If the orchestrator is routing incorrectly:

  1. Open the Traces tab in the workflow detail view
  2. Filter by the misrouted intent
  3. Inspect the orchestrator's reasoning in the trace:
    • What intent did it classify?
    • Which MCP tool did it call?
    • What was the system prompt at the time?
  4. Adjust the edge condition descriptions and redeploy

Workflow Passports and Attestation

Each active workflow generates a composite AI Passport that bundles attestations from all participating nodes.
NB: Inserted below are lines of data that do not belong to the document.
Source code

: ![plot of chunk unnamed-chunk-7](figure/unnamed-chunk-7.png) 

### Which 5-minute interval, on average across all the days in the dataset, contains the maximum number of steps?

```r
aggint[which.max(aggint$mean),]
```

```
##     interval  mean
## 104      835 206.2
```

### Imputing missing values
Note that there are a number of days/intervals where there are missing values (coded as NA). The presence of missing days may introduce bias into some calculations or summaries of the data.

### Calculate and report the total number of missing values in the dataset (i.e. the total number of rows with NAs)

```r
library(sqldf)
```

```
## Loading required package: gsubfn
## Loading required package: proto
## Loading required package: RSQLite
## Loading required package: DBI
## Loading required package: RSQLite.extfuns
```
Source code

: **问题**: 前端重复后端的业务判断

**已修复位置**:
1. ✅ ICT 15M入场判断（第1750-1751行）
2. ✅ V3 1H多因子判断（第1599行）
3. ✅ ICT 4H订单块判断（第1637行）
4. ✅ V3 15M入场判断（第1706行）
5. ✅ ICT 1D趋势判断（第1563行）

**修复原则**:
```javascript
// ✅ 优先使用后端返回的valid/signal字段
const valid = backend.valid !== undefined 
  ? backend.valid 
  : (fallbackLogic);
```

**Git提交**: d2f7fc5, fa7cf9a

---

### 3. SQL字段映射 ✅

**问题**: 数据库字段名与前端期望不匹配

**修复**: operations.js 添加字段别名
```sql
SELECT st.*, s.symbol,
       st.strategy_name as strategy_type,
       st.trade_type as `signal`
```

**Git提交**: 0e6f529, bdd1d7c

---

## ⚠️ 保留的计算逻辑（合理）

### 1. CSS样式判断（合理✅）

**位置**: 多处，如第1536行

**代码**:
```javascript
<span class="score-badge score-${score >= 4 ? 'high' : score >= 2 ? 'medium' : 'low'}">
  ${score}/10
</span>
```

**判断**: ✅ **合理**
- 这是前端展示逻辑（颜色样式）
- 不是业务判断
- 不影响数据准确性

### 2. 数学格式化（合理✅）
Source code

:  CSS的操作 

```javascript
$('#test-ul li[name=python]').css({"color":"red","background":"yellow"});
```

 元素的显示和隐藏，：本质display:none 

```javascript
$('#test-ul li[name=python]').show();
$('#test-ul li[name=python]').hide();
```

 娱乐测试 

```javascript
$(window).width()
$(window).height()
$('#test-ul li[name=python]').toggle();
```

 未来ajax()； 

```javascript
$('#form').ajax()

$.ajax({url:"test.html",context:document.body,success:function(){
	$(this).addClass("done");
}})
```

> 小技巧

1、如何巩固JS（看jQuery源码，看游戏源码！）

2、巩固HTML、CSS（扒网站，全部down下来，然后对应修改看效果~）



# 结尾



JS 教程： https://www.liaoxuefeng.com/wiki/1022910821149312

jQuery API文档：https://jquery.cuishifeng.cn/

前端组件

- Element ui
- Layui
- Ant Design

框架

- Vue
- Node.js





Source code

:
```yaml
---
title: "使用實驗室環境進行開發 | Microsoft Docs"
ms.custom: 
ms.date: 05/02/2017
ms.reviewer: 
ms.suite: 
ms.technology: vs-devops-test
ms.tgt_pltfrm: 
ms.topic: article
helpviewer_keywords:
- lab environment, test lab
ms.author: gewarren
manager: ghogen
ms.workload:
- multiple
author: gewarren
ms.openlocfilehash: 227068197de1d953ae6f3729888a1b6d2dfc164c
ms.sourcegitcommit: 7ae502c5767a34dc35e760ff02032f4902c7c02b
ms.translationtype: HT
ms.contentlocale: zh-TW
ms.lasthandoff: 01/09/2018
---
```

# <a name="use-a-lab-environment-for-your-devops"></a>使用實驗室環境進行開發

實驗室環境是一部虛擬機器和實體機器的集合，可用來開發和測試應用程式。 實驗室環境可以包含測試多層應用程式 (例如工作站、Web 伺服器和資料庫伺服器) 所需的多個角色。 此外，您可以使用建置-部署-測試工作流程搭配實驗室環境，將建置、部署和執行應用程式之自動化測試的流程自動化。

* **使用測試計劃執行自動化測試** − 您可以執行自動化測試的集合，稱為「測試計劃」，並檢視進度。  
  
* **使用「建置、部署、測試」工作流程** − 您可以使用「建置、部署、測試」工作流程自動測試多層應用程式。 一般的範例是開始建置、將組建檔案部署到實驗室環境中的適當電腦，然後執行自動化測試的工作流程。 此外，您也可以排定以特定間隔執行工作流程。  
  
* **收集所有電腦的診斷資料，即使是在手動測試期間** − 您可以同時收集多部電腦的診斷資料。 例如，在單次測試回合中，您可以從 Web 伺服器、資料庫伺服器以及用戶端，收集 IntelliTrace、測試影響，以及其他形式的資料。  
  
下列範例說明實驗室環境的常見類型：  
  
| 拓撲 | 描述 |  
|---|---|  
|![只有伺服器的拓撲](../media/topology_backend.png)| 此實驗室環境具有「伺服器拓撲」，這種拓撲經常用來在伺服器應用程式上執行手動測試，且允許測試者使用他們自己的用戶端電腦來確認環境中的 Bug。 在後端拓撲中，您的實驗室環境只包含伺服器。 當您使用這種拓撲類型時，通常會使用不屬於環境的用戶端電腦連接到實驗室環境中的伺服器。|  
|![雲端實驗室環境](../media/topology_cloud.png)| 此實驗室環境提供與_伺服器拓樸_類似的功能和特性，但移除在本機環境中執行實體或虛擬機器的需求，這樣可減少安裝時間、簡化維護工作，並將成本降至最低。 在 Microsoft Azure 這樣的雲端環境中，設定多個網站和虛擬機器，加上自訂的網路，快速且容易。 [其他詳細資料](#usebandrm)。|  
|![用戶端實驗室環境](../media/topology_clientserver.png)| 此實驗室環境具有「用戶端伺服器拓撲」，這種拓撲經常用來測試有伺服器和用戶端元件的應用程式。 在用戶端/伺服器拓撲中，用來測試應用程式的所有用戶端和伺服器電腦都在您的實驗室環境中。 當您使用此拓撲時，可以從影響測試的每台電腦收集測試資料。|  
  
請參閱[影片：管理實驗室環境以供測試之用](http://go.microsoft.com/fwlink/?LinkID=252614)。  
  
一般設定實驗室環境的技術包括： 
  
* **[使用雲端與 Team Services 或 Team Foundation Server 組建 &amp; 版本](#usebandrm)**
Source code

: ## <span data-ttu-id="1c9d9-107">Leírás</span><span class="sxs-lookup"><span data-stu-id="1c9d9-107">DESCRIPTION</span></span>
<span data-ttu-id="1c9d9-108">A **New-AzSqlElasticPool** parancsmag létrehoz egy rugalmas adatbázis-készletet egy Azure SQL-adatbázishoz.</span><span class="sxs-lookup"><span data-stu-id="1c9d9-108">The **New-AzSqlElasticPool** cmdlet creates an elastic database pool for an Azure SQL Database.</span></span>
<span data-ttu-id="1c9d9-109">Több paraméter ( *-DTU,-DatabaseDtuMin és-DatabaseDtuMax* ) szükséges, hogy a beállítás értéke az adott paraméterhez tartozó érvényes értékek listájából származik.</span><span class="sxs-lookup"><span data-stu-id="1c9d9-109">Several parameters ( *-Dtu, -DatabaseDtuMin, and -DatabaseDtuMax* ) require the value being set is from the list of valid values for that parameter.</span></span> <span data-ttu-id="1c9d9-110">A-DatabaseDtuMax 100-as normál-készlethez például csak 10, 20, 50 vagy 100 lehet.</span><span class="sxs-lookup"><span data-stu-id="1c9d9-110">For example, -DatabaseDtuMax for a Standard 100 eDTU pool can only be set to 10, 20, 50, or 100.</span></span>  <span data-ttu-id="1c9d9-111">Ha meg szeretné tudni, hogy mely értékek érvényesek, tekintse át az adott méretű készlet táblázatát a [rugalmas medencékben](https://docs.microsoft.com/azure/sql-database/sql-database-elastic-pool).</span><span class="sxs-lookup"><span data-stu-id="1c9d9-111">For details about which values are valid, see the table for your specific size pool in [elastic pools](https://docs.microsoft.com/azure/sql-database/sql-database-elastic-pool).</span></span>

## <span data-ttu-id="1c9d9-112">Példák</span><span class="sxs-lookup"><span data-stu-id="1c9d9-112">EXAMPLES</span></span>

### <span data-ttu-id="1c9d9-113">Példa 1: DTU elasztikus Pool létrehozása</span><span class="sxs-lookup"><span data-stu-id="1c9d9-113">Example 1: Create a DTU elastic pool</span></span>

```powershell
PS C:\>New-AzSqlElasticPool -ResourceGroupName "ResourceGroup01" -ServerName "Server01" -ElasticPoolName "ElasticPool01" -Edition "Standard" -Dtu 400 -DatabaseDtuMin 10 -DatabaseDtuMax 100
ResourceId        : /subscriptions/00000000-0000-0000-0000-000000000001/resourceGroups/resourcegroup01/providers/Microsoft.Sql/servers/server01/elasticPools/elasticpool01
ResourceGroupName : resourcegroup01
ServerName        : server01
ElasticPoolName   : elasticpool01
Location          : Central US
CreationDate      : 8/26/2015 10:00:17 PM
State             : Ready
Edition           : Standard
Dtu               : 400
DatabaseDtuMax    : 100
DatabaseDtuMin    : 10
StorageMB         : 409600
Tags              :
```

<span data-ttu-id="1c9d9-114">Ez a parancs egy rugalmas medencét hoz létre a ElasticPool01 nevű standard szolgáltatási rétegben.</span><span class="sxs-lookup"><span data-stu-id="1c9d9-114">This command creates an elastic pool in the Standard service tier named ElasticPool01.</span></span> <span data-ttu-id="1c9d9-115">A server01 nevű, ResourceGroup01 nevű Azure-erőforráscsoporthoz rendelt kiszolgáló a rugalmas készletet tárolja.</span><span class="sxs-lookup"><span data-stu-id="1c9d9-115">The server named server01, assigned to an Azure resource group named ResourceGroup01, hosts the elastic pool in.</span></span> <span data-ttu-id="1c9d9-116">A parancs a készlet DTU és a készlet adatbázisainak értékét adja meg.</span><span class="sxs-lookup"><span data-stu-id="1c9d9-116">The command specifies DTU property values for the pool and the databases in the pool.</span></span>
Viewing the Workflow Passport

  1. Open the workflow in Observer
  2. Click the Passport tab
  3. The composite passport shows:
    • Graph hash -- Cryptographic proof that the deployed topology matches the workflow definition
    • Node attestations -- Individual TEE attestations and auditor status for each node
    • Edge conditions -- The routing logic is included as evidence

Verifying Programmatically

# Get the workflow passport
lucid passport show --workflow wf-customer-support

# Verify it
lucid passport verify pass-wf-abc123

The verification checks:

  • Each node's TEE attestation is valid and current
  • The graph hash matches the declared workflow topology
  • All auditor chains are active and passing

Composite trust

A workflow passport proves not just that individual services are secure, but that the composition of services matches the declared architecture. Relying parties can verify that requests flow through the correct audit chains.